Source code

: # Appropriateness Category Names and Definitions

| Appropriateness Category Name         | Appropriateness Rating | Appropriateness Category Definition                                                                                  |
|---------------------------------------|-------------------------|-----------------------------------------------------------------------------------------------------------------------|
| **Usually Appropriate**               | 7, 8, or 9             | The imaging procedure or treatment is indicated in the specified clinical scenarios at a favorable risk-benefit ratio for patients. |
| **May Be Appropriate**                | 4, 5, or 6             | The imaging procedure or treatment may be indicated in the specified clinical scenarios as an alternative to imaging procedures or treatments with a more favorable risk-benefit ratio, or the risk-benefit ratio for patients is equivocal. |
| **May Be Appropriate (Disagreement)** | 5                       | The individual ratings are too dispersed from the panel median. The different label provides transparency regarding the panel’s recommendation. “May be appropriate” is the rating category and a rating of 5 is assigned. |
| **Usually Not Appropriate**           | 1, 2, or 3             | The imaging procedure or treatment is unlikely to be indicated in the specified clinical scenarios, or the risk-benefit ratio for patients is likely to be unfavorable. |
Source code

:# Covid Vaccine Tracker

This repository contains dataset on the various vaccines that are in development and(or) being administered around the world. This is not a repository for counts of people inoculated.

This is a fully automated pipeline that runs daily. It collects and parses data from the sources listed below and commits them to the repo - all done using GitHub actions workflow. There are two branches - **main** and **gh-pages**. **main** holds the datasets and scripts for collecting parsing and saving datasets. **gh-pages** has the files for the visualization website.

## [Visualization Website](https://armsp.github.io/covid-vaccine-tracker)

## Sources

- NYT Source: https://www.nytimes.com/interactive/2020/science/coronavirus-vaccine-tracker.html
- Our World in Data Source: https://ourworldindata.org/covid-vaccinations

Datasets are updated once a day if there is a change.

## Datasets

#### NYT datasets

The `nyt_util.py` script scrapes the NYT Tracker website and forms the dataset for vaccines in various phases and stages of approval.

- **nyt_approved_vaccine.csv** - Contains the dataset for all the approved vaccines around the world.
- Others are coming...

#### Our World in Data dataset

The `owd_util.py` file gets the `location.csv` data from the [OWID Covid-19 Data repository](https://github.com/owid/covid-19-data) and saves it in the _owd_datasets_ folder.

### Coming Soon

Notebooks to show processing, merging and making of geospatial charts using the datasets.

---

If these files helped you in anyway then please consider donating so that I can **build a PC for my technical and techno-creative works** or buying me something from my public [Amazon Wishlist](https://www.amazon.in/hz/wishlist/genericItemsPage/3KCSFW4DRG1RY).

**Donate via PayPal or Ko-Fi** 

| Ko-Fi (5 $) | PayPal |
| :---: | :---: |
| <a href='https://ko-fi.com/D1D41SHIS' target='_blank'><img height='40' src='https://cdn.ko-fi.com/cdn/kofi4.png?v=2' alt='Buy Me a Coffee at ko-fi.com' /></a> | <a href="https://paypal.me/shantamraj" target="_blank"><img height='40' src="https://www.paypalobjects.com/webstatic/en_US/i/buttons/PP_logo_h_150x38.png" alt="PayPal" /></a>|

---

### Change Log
——————————
> Task directions
The answer should be nothing more than the lines from the one with "### Coming Soon" through the end of the entries, restated word for word.

> Solution for this problem
### Coming Soon

Notebooks to show processing, merging and making of geospatial charts using the datasets.

---

If these files helped you in anyway then please consider donating so that I can **build a PC for my technical and techno-creative works** or buying me something from my public [Amazon Wishlist](https://www.amazon.in/hz/wishlist/genericItemsPage/3KCSFW4DRG1RY).

**Donate via PayPal or Ko-Fi** 

| Ko-Fi (5 $) | PayPal |
| :---: | :---: |
| <a href='https://ko-fi.com/D1D41SHIS' target='_blank'><img height='40' src='https://cdn.ko-fi.com/cdn/kofi4.png?v=2' alt='Buy Me a Coffee at ko-fi.com' /></a> | <a href="https://paypal.me/shantamraj" target="_blank"><img height='40' src="https://www.paypalobjects.com/webstatic/en_US/i/buttons/PP_logo_h_150x38.png" alt="PayPal" /></a>|

---

### Change Log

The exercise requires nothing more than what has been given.